A recently discovered bug in the popular Pegasus freeware e-mail program can make any file on a hard drive vulnerable to downloading. The security problem relates to version 3.12c of the Pegasus Mail client. File uploads can be triggered through an HTML document-based attack using the “mailto:” flag. This particular bug concerns only Microsoft Internet Explorer 5 users. To date, I have been unable to check it out for other versions of the browser. This particular bug does not affect Macintosh and MS-DOS versions of the Pegasus Mail client.
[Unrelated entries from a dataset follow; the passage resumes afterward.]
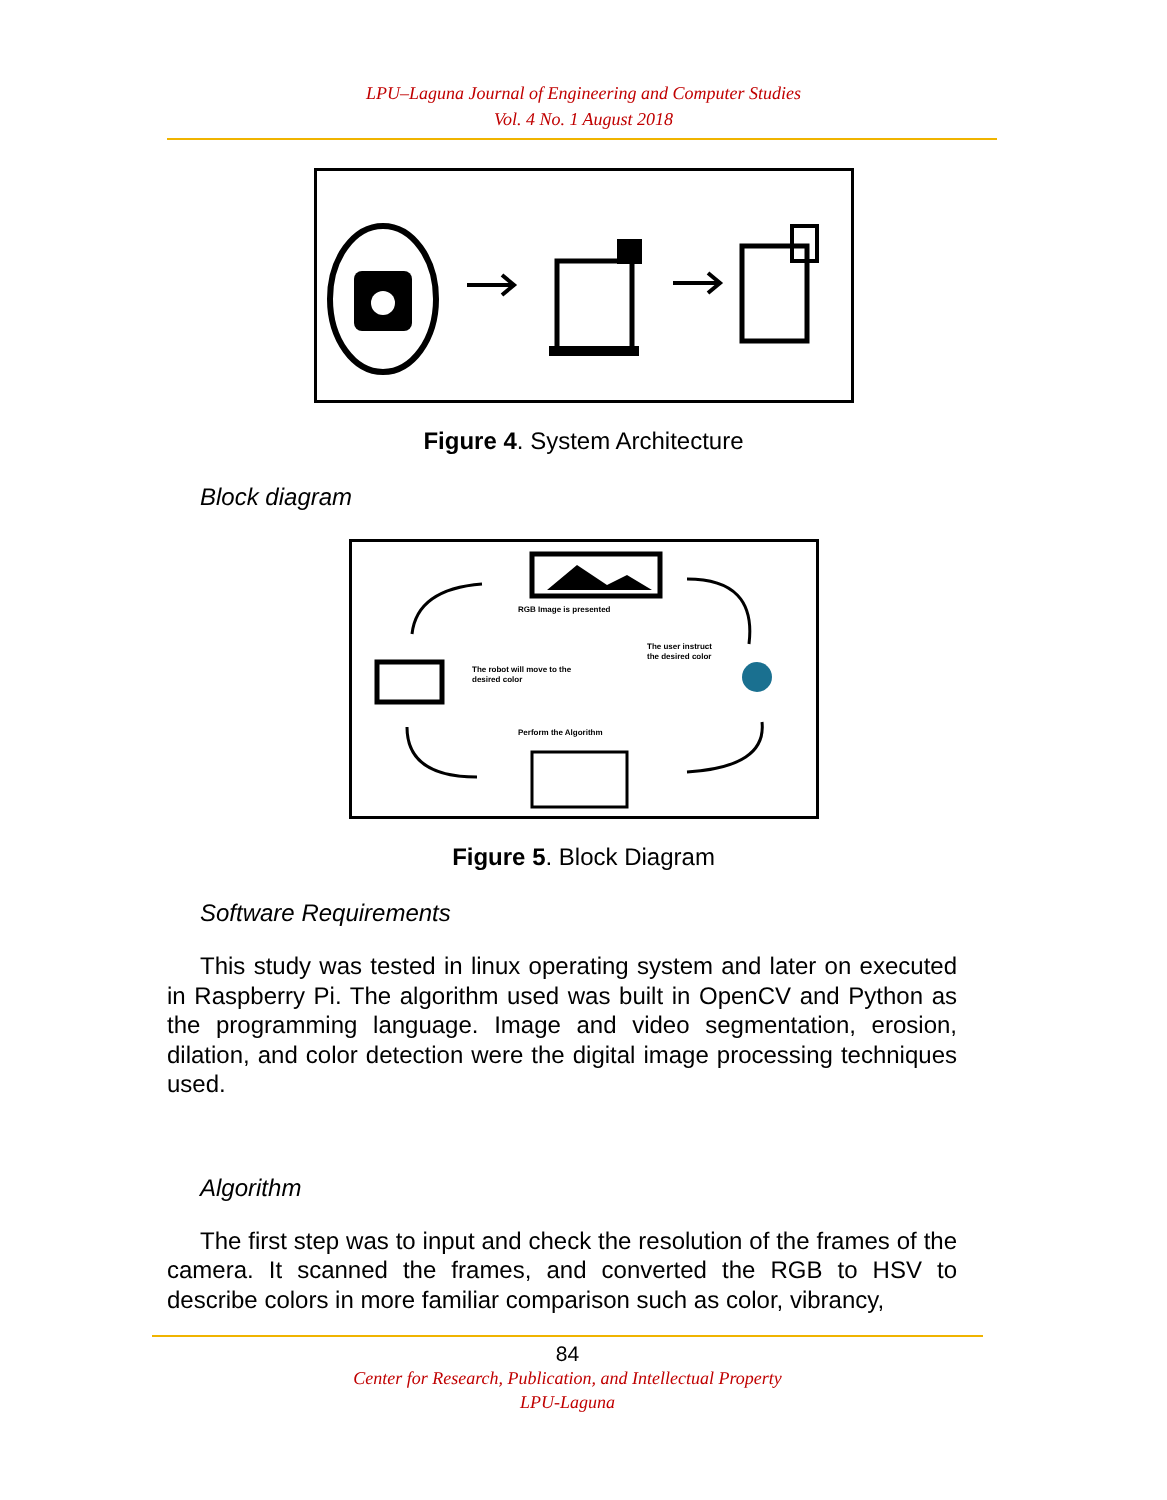LPU–Laguna Journal of Engineering and Computer Studies
Vol. 4 No. 1 August 2018
Figure 4. System Architecture
Block diagram
RGB Image is presented
The user instruct
the desired color
The robot will move to the
desired color
Perform the Algorithm
Figure 5. Block Diagram
Software Requirements
This study was tested in linux operating system and later on executed in Raspberry Pi. The algorithm used was built in OpenCV and Python as the programming language. Image and video segmentation, erosion, dilation, and color detection were the digital image processing techniques used.
Algorithm
The first step was to input and check the resolution of the frames of the camera. It scanned the frames, and converted the RGB to HSV to describe colors in more familiar comparison such as color, vibrancy,
84
Center for Research, Publication, and Intellectual Property
LPU-Laguna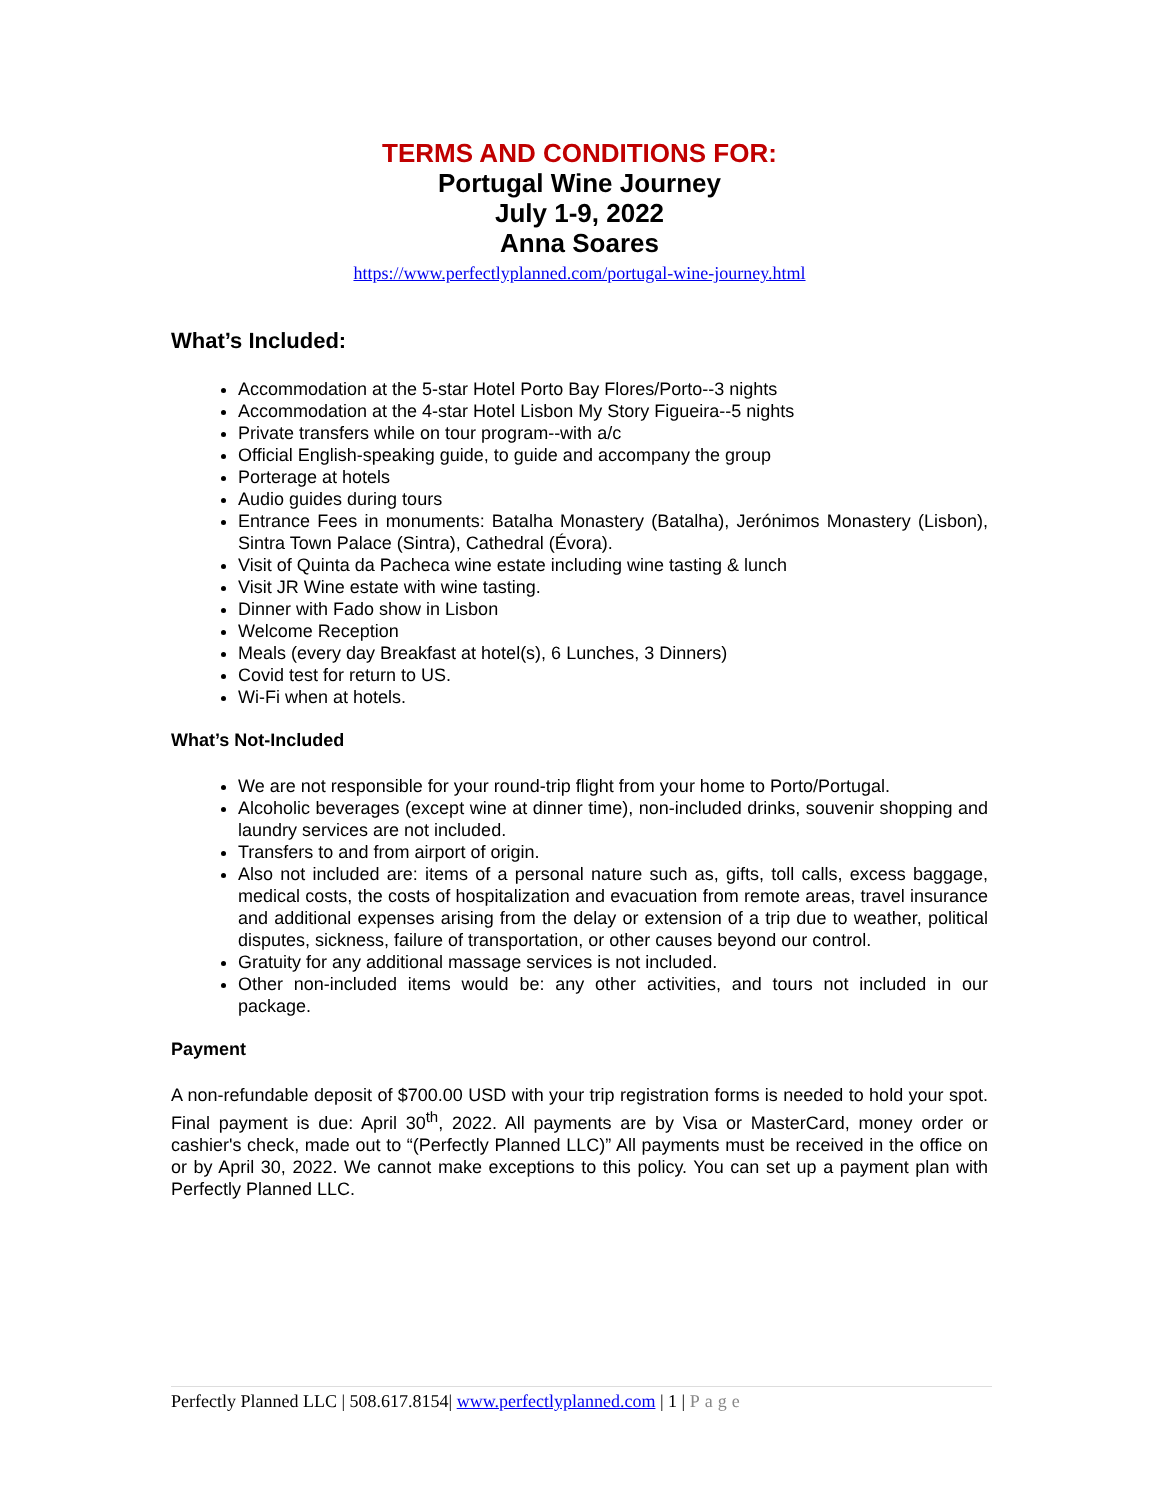TERMS AND CONDITIONS FOR:
Portugal Wine Journey
July 1-9, 2022
Anna Soares
https://www.perfectlyplanned.com/portugal-wine-journey.html
What’s Included:
Accommodation at the 5-star Hotel Porto Bay Flores/Porto--3 nights
Accommodation at the 4-star Hotel Lisbon My Story Figueira--5 nights
Private transfers while on tour program--with a/c
Official English-speaking guide, to guide and accompany the group
Porterage at hotels
Audio guides during tours
Entrance Fees in monuments: Batalha Monastery (Batalha), Jerónimos Monastery (Lisbon), Sintra Town Palace (Sintra), Cathedral (Évora).
Visit of Quinta da Pacheca wine estate including wine tasting & lunch
Visit JR Wine estate with wine tasting.
Dinner with Fado show in Lisbon
Welcome Reception
Meals (every day Breakfast at hotel(s), 6 Lunches, 3 Dinners)
Covid test for return to US.
Wi-Fi when at hotels.
What’s Not-Included
We are not responsible for your round-trip flight from your home to Porto/Portugal.
Alcoholic beverages (except wine at dinner time), non-included drinks, souvenir shopping and laundry services are not included.
Transfers to and from airport of origin.
Also not included are: items of a personal nature such as, gifts, toll calls, excess baggage, medical costs, the costs of hospitalization and evacuation from remote areas, travel insurance and additional expenses arising from the delay or extension of a trip due to weather, political disputes, sickness, failure of transportation, or other causes beyond our control.
Gratuity for any additional massage services is not included.
Other non-included items would be: any other activities, and tours not included in our package.
Payment
A non-refundable deposit of $700.00 USD with your trip registration forms is needed to hold your spot. Final payment is due: April 30<sup>th</sup>, 2022. All payments are by Visa or MasterCard, money order or cashier's check, made out to “(Perfectly Planned LLC)” All payments must be received in the office on or by April 30, 2022. We cannot make exceptions to this policy. You can set up a payment plan with Perfectly Planned LLC.
Perfectly Planned LLC | 508.617.8154| www.perfectlyplanned.com | 1 | Page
Pegasus Mail has been around for about a decade and is an extremely versatile program used on either stand-alone systems or networks. The program is significant because it was the first e-mail client to implement filtering. Because the program also supports mail merge, multiple users on a single computer, and large address databases, it has proven to be popular in a number of business settings. Novell NetWare 3.x, 4.x, and 5.x in Bindery Mode and 4.x and 5.x in NDS mode support Pegasus in many NetWare shops. Pegasus Mail also runs on NT, LANTastic, and Windows peer-to-peer networks. Ironically, the flaw resides in the latest version (v3.12c) which, according to the Pegasus Web site, the company wanted to be “the best, most reliable, and stable version of Pegasus Mail produced to date.”

The fix is simple, but draconian. The only real way to plug this hole is for Internet Explorer users to avoid setting Pegasus Mail as their default mail client.

This latest version is “the end of the line for the v3.x family of Pegasus Mail for Windows products,” and it contains a lot of bug fixes (the emphasis is from the company). However, even though many users have downloaded the upgrade, the more than 50 fixes are still considered minor.

An upgrade of Pegasus Mail is in the works, and the author, David Harris, says the new version will feature major improvements over previous versions. Hopefully, this new version will completely patch the security hole.